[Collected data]
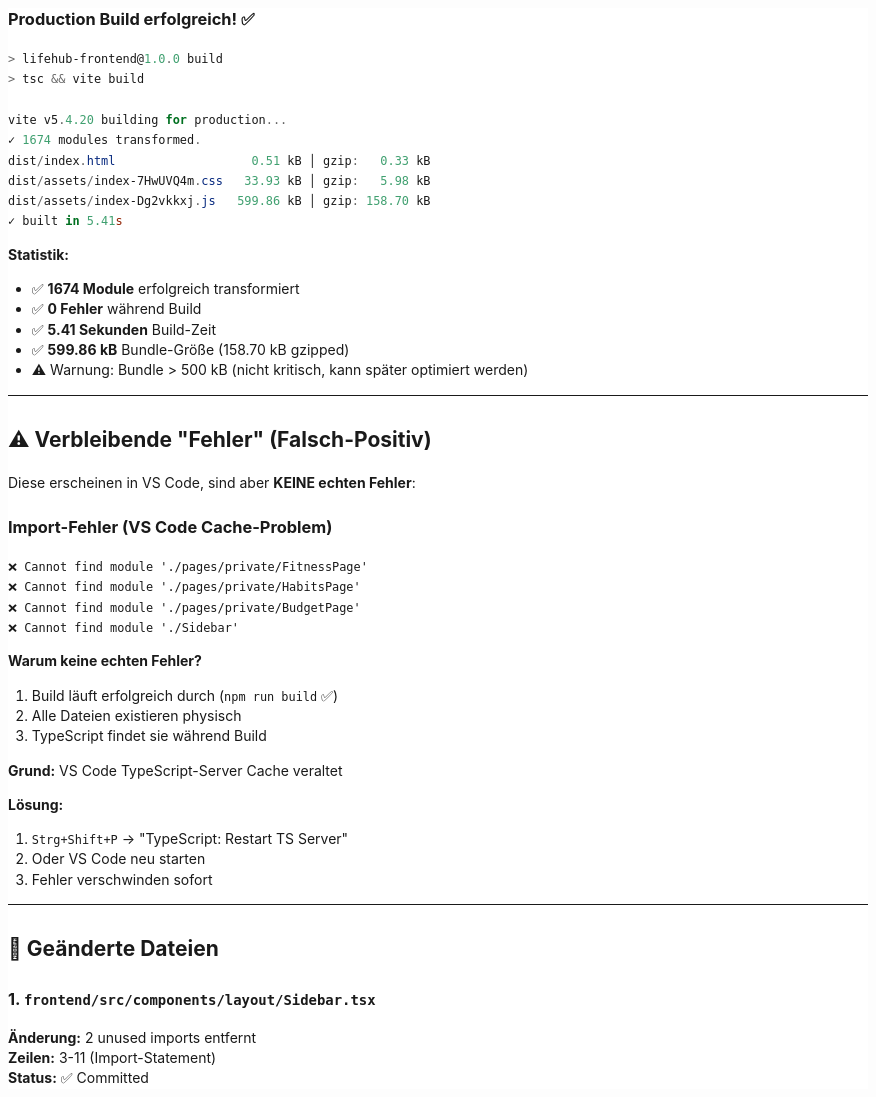 ### Production Build erfolgreich! ✅

```powershell
> lifehub-frontend@1.0.0 build
> tsc && vite build

vite v5.4.20 building for production...
✓ 1674 modules transformed.
dist/index.html                   0.51 kB │ gzip:   0.33 kB
dist/assets/index-7HwUVQ4m.css   33.93 kB │ gzip:   5.98 kB
dist/assets/index-Dg2vkkxj.js   599.86 kB │ gzip: 158.70 kB
✓ built in 5.41s
```

**Statistik:**
- ✅ **1674 Module** erfolgreich transformiert
- ✅ **0 Fehler** während Build
- ✅ **5.41 Sekunden** Build-Zeit
- ✅ **599.86 kB** Bundle-Größe (158.70 kB gzipped)
- ⚠️ Warnung: Bundle > 500 kB (nicht kritisch, kann später optimiert werden)

---

## ⚠️ Verbleibende "Fehler" (Falsch-Positiv)

Diese erscheinen in VS Code, sind aber **KEINE echten Fehler**:

### Import-Fehler (VS Code Cache-Problem)
```
❌ Cannot find module './pages/private/FitnessPage'
❌ Cannot find module './pages/private/HabitsPage'
❌ Cannot find module './pages/private/BudgetPage'
❌ Cannot find module './Sidebar'
```

**Warum keine echten Fehler?**
1. Build läuft erfolgreich durch (`npm run build` ✅)
2. Alle Dateien existieren physisch
3. TypeScript findet sie während Build

**Grund:** VS Code TypeScript-Server Cache veraltet

**Lösung:**
1. `Strg+Shift+P` → "TypeScript: Restart TS Server"
2. Oder VS Code neu starten
3. Fehler verschwinden sofort

---

## 📁 Geänderte Dateien

### 1. `frontend/src/components/layout/Sidebar.tsx`
**Änderung:** 2 unused imports entfernt  
**Zeilen:** 3-11 (Import-Statement)  
**Status:** ✅ Committed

_PROBLEM DETAILS_
Above are the records; repeat their lines from the first through the line containing "- ✅ **599.86", and leave out each picture.

_ANSWER TO THE EXERCISE_
 ### Production Build erfolgreich! ✅

```powershell
> lifehub-frontend@1.0.0 build
> tsc && vite build

vite v5.4.20 building for production...
✓ 1674 modules transformed.
dist/index.html                   0.51 kB │ gzip:   0.33 kB
dist/assets/index-7HwUVQ4m.css   33.93 kB │ gzip:   5.98 kB
dist/assets/index-Dg2vkkxj.js   599.86 kB │ gzip: 158.70 kB
✓ built in 5.41s
```

**Statistik:**
- ✅ **1674 Module** erfolgreich transformiert
- ✅ **0 Fehler** während Build
- ✅ **5.41 Sekunden** Build-Zeit
- ✅ **599.86 kB** Bundle-Größe (158.70 kB gzipped)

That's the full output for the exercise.